Little Inferno may look like a awful time waster, but there’s a message buried beneath the ashes of all your smouldering possessions. What is it? We ask Tomorrow Corporation for an explanation.
Little Inferno left me with a lot of burning questions. It was a game that kept me thinking way past its short running time – and even pondering whether that time was well spent simply burning anything and everything I could get my hands on or waiting to receive more things to torch. Still, it’s a game you should most definitely play, but what exactly is it all about? I asked Tomorrow Corporation’s Kyle Gabler, Kyle Gray and Allan Blomquist if they’d be willing to explain the reasoning behind all the pyromania.

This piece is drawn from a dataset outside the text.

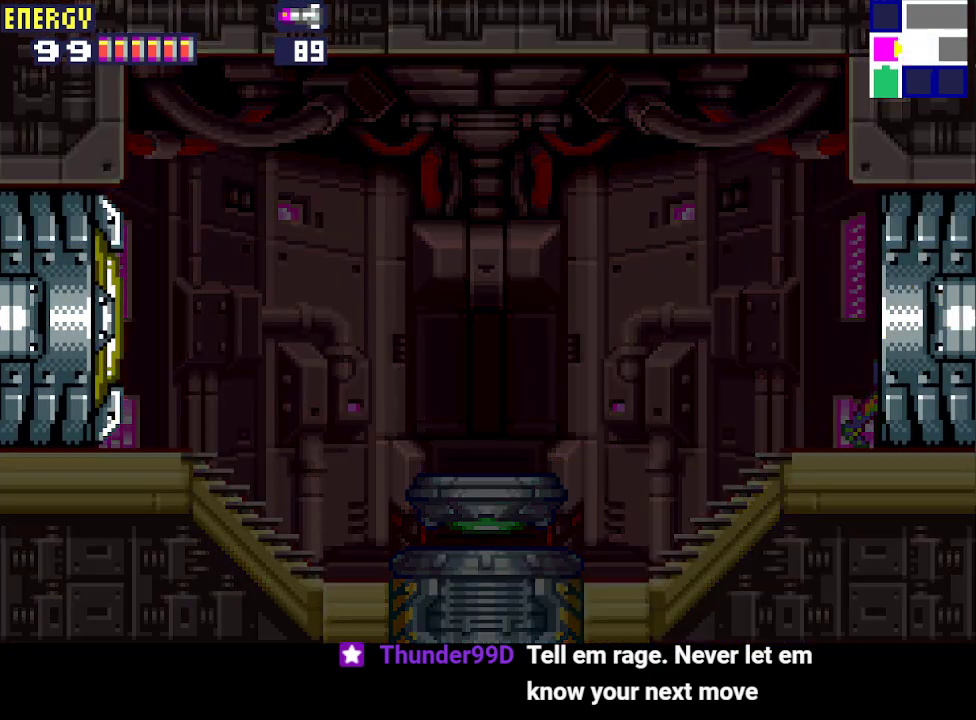
{"buttons": ["L1", "DPAD_RIGHT"], "events": []}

“We will always love watching things explode,” suggests Gray. “Just as we will always enjoy watching attractive people walk, the taste of an excellently crafted ham sandwich, or the majesty of narwhals.”
While that may be true, Gabler offers a far more sensible reason.
“There’s a simple idea that everything hangs off of in the game,” he explains. “It’s that feeling that you’ve been spending your time doing something silly and unproductive, but that once you realize it, you always have the option to burn it all down and move on.” There’s a gut-wrenching kicker in there, though. “But you can’t ever get that time back.”
“But why do we continue doing something that’s warm and comfortable, maybe embarrassingly satisfying, even though it’s clearly unproductive? It’s a question the game is fascinated with.”
Working title: Fireville
It seems a fitting query when you look at it in the context of some of the videogame industry’s output. Head on to Facebook, or look at some of the worst offenders in the free-to-play market and you’ll spot all sorts of rubbish games that keep their claws in you with similar mechanics to Little Inferno. There are drawn out energy timers, requests from other players to send them worthless objects and dull actions you need to repeat to progress. In fact, you’ll spend most of your time waiting for items to arrive, only to see them burn up in a matter of seconds. Yet, for Gabler, that’s kind of the point.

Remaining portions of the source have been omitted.